> _Page extract_
________________________________________

Kim Valentini has a gorgeous smile. Now she's made it her life's work to give the gift of a healthy grin to those born without one.
Cleft palates, those birth defects mislabeled as "harelips" in less progressive times, are easy to fix -- if you have access to modern health care and a way to pay for it. But millions of children around the world do not. For the one in 700 to 3,000 -- depending on the geographic region -- who are born with some variation of this defect, it can mean a lifetime of shame, social isolation and even fatal starvation if left untreated.
Valentini had those children in mind when she decided to launch the Smile Network, a Minneapolis nonprofit that would reach around the world. Eight years ago, she was director of international sales for Schussler Creative, the company behind the Rainforest Cafe and other concept restaurants. Before that, she managed tourism and marketing for the Mall of America.
"I was thinking I wanted to leave the corporate world and do something more meaningful before I turned 50," she said. "I never had a child with a cleft palate as part of my life, but I knew this was something so devastating, yet so simple to repair."

________________________________________

> _Recorded information_

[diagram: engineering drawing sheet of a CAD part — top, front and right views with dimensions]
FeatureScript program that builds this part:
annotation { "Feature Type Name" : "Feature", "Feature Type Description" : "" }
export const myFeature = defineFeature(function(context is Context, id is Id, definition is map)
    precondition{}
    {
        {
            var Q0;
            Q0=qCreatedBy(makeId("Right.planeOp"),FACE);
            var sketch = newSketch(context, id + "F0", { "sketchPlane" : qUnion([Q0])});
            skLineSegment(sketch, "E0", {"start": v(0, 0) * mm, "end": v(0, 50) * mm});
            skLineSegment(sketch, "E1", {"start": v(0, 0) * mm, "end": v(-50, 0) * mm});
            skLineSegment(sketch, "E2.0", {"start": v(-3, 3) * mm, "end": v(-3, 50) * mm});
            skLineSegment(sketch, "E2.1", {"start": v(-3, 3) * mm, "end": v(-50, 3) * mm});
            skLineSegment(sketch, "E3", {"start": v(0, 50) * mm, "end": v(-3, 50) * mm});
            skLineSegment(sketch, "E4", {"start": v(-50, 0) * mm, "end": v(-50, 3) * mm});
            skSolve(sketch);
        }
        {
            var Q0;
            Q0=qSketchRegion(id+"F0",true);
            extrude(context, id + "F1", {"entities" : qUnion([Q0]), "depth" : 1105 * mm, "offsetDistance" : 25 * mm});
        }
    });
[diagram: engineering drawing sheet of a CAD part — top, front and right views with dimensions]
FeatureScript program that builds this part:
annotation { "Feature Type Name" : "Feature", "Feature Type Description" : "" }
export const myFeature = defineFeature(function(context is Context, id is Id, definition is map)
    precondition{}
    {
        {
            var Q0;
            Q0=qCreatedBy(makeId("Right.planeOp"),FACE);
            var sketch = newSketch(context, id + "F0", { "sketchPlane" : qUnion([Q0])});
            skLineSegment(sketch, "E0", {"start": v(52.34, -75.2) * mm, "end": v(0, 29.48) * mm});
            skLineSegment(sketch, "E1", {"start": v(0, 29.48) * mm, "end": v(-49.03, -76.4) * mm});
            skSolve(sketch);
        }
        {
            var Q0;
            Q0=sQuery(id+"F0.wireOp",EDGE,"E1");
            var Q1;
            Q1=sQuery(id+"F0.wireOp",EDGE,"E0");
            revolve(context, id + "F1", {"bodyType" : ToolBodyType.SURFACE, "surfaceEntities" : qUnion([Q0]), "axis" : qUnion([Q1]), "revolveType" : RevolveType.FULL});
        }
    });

________________________________________

> _Assigned task 1_
Answer these questions about the article on Kim Valentini:
(a) What is the name of the nonprofit Valentini launched, and in which city is it based?
(b) For which company was she director of international sales eight years ago?
(c) Before what age did she want to leave the corporate world?
> _Assigned task 2_
Continue the article on Kim Valentini and the Smile Network from its last sentence.
The records come from a separate source and are unrelated to the article.

> _Task result 1_
(a) The Smile Network, based in Minneapolis.
(b) Schussler Creative.
(c) 50.

> _Task result 2_
That was in 2003. Today the Smile Network's platoons of volunteers, including doctors and other medical professionals, go on annual missions to nine countries, from East Africa and India to Central America, making hundreds of damaged faces whole again.
The Smile Network is often confused with Smile Train, a New York-based organization that is much more nationally recognized due to its frequent advertising.
Valentini explains the difference: "They are primarily a funding organization supporting the work of local doctors. We take Western medical teams into the country to perform the operations, often to rural areas not served by other charities and, when possible, train the doctors there to become self-sufficient in cleft technique."